Crash! The kitchen door clattered against the wall. Scarlet heard footsteps and shouting and Grandma screaming. “Get him constable!” came a woman’s voice.
Before B.B. could hit Scarlet, his arm was grabbed in mid-air. A policeman pushed him to the floor and handcuffed his wrists.
“Sergeant Woodman,” said the policewoman, going over to Grandma and shaking her hand.
“Good kick!” said a familiar voice.
“Goldie!” said Scarlet and she hugged her friend. “When did you get here?”
“Oh I was just behind you. But you know me. I like to look around the outside of a forest cottage – peep in all the windows before I go in. Especially after last time and you know…”
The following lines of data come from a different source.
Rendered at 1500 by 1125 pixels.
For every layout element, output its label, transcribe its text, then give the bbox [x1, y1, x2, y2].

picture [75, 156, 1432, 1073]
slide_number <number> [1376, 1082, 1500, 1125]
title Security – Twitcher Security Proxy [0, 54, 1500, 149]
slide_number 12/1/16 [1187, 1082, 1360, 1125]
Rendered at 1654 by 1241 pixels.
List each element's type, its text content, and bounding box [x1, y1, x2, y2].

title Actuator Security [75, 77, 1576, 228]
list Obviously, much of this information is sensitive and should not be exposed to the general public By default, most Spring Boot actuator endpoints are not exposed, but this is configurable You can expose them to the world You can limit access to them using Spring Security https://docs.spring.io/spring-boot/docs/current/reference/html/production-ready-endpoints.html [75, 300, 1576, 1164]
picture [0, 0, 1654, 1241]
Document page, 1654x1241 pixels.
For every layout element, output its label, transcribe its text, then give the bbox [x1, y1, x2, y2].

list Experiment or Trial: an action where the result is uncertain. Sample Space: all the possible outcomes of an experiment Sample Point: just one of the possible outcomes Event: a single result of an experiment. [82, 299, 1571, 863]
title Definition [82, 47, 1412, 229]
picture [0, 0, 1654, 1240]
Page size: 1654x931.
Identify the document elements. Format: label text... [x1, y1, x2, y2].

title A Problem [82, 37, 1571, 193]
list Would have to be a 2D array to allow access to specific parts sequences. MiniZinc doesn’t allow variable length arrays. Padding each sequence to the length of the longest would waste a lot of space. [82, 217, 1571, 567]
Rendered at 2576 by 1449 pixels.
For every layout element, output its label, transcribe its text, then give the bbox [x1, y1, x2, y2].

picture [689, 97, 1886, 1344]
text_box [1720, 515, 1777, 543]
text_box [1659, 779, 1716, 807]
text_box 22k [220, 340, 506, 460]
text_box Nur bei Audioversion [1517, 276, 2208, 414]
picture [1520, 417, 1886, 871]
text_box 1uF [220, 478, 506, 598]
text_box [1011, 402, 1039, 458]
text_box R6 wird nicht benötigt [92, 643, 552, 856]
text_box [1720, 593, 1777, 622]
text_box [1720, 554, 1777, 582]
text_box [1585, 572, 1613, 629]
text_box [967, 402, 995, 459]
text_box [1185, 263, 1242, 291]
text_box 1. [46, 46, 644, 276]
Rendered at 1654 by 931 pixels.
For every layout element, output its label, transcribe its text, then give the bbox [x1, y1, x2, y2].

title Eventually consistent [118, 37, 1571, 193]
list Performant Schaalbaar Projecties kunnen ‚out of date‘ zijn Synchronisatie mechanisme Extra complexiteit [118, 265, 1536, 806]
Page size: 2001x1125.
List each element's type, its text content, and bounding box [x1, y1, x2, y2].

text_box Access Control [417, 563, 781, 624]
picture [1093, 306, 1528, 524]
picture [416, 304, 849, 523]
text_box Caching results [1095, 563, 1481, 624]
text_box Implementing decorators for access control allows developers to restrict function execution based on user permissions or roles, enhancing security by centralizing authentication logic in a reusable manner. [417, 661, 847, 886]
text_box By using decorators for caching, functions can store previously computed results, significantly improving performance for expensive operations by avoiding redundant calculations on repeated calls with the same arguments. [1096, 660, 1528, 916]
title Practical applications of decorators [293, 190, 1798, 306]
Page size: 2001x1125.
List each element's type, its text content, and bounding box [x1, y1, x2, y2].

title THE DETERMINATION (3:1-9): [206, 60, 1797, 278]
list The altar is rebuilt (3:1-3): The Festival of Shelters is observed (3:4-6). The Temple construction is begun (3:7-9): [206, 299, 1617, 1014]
“Ah, yes the bears.” Scarlet smiled.
“Quite – and I was right to do so because when I looked in the kitchen window – I saw this – this creature and I didn’t like what I saw. I recognised him from ‘Crimestoppers’ – he’s preys on elderly ladies – cons them out of their money.” She pointed at the snarling B.B. who was being bundled outside.
“I’ll get him in the van ma’am,” said the constable.
“Your friend did well,” said Sergeant Woodman. “She called us when she saw what was going on – gave us an excellent description. We knew it had to be the guy we’ve been looking for.”
A few weeks later, Scarlet and Goldie both received bravery awards from the police and Grandma got a spot on Crimewatch warning other elderly people not to be taken in by doorstep conmen.
And when they grew up Scarlet became Head of the Fraud Squad and Goldie became Chief Constable – after a successful career as a detective investigating vandalism and burglary.